Raymond Chen's blog is almost entirely dedicated to discussing aspects of the Windows API that are "oddities" to us today. And fortunately, he has a blog post that answers this exact question:

In 16-bit Windows there was a function called GetInstanceData. This function took an HINSTANCE, a pointer, and a length, and copied memory from that instance into your current instance. (It's sort of the 16-bit equivalent to ReadProcessMemory, with the restriction that the second and third parameters had to be the same.)

...

This was the reason for the hPrevInstance parameter to WinMain. If hPrevInstance was non-NULL, then it was the instance handle of a copy of the program that is already running. You can use GetInstanceData to copy data from it, get yourself up off the ground faster. For example, you might want to copy the main window handle out of the previous instance so you could communicate with it.

Whether hPrevInstance was NULL or not told you whether you were the first copy of the program. Under 16-bit Windows, only the first instance of a program registered its classes; second and subsequent instances continued to use the classes that were registered by the first instance. (Indeed, if they tried, the registration would fail since the class already existed.) Therefore, all 16-bit Windows programs skipped over class registration if hPrevInstance was non-NULL.

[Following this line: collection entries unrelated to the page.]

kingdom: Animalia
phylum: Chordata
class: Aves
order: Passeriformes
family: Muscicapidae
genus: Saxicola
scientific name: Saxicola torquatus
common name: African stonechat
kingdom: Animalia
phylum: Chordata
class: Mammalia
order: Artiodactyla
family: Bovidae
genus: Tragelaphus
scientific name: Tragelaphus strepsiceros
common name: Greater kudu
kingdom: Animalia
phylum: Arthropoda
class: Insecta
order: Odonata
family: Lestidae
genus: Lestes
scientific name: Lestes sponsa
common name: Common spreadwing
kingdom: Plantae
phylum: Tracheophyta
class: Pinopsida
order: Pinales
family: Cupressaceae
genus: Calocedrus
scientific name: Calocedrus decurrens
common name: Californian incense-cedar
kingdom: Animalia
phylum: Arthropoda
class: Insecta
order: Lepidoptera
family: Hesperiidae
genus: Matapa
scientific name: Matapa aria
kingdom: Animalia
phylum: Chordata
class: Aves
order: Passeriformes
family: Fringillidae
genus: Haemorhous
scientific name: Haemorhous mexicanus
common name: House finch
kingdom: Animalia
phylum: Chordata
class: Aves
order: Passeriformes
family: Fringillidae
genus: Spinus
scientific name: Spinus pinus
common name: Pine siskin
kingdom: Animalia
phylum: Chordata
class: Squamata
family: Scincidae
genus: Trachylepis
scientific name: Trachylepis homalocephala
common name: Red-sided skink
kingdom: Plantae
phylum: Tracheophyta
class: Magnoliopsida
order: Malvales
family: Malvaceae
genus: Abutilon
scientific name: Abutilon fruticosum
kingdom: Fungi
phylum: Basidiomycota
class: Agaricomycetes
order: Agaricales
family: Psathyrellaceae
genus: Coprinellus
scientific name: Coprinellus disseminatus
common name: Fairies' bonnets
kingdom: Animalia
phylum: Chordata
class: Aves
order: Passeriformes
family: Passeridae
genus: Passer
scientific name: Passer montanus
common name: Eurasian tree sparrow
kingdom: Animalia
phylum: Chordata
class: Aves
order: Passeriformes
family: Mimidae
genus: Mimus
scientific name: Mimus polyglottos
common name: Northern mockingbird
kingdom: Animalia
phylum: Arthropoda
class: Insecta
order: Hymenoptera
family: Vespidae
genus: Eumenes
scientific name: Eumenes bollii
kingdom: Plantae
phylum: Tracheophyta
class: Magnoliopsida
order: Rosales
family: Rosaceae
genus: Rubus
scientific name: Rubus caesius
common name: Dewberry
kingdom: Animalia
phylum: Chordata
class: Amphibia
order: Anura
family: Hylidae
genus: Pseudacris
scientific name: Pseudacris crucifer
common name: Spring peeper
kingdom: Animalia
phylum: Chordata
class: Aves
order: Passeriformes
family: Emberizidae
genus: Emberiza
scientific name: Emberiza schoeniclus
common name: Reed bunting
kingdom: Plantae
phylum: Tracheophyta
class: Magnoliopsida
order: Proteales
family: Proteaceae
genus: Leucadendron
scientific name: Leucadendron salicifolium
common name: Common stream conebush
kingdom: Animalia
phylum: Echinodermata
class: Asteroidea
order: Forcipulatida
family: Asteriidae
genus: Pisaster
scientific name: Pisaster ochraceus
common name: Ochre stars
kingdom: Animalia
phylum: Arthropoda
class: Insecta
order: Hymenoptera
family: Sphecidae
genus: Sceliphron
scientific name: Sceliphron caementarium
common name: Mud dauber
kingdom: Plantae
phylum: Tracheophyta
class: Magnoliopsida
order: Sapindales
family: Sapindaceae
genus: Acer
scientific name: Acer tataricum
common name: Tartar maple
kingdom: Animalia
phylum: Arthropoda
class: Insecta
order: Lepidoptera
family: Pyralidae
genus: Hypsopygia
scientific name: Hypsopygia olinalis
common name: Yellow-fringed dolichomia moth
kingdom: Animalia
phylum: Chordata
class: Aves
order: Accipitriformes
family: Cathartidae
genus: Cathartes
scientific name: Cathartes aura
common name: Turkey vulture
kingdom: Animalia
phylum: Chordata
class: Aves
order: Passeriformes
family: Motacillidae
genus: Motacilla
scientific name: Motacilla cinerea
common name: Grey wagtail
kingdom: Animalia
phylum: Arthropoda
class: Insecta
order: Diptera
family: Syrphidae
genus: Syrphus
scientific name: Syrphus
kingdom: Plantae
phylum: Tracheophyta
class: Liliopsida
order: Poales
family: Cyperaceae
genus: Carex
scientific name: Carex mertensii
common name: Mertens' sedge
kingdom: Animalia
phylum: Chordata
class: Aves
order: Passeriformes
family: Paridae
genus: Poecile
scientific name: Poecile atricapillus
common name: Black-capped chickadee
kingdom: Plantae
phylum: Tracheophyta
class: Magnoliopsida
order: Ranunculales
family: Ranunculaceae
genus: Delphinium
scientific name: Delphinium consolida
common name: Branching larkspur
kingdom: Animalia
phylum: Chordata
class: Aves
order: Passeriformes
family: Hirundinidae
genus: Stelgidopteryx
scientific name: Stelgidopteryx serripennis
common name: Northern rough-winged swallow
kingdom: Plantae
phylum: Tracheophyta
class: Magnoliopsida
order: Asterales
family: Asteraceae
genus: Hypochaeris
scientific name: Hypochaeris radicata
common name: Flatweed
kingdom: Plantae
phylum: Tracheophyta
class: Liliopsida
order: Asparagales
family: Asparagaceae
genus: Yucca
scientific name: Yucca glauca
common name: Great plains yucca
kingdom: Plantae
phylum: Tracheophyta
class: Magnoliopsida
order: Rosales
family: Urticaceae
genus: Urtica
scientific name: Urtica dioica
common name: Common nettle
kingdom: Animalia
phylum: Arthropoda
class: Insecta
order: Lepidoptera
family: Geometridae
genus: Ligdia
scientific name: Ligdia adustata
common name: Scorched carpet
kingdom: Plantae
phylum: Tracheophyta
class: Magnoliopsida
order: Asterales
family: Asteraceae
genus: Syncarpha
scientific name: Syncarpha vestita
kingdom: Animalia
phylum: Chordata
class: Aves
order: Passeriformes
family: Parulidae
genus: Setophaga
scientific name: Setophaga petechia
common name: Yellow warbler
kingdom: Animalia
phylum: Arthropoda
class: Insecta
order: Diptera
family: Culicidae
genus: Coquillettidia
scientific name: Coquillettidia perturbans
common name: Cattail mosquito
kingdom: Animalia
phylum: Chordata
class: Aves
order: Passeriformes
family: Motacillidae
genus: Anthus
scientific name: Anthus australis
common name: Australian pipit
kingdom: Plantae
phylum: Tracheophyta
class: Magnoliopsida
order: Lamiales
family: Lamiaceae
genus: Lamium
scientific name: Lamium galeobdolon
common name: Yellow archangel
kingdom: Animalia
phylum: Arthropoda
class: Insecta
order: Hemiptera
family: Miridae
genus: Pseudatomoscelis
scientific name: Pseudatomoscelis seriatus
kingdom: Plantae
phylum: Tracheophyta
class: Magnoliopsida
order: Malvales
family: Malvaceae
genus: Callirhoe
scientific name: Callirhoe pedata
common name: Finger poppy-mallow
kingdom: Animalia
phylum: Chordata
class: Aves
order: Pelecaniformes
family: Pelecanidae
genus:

The people who designed Win32 found themselves in a bit of a fix when it came time to port WinMain: What to pass for hPrevInstance? The whole module/instance thing didn't exist in Win32, after all, and separate address spaces meant that programs that skipped over reinitialization in the second instance would no longer work. So Win32 always passes NULL, making all programs believe that they are the first one.

Of course, now that hPrevInstance is irrelevant to the Windows API today except for compatibility reasons, MSDN recommends that you use a mutex to detect previous instances of an application.

A mutex stands for "mutual exclusion". You can refer to the MSDN documentation for CreateMutex(). There are lots of examples of using mutexes to detect previous instances of applications, such as this one. The basic idea is to create a mutex with a unique name that you come up with, then attempt to create that named mutex. If CreateMutex() failed with ERROR_ALREADY_EXISTS, you know that an instance of your application was already launched.

1
votes

The prev instance parameter is there for 16-bit Windows compatibility. I think that was stated in the MSDN reference for WinMain, at least it used to be.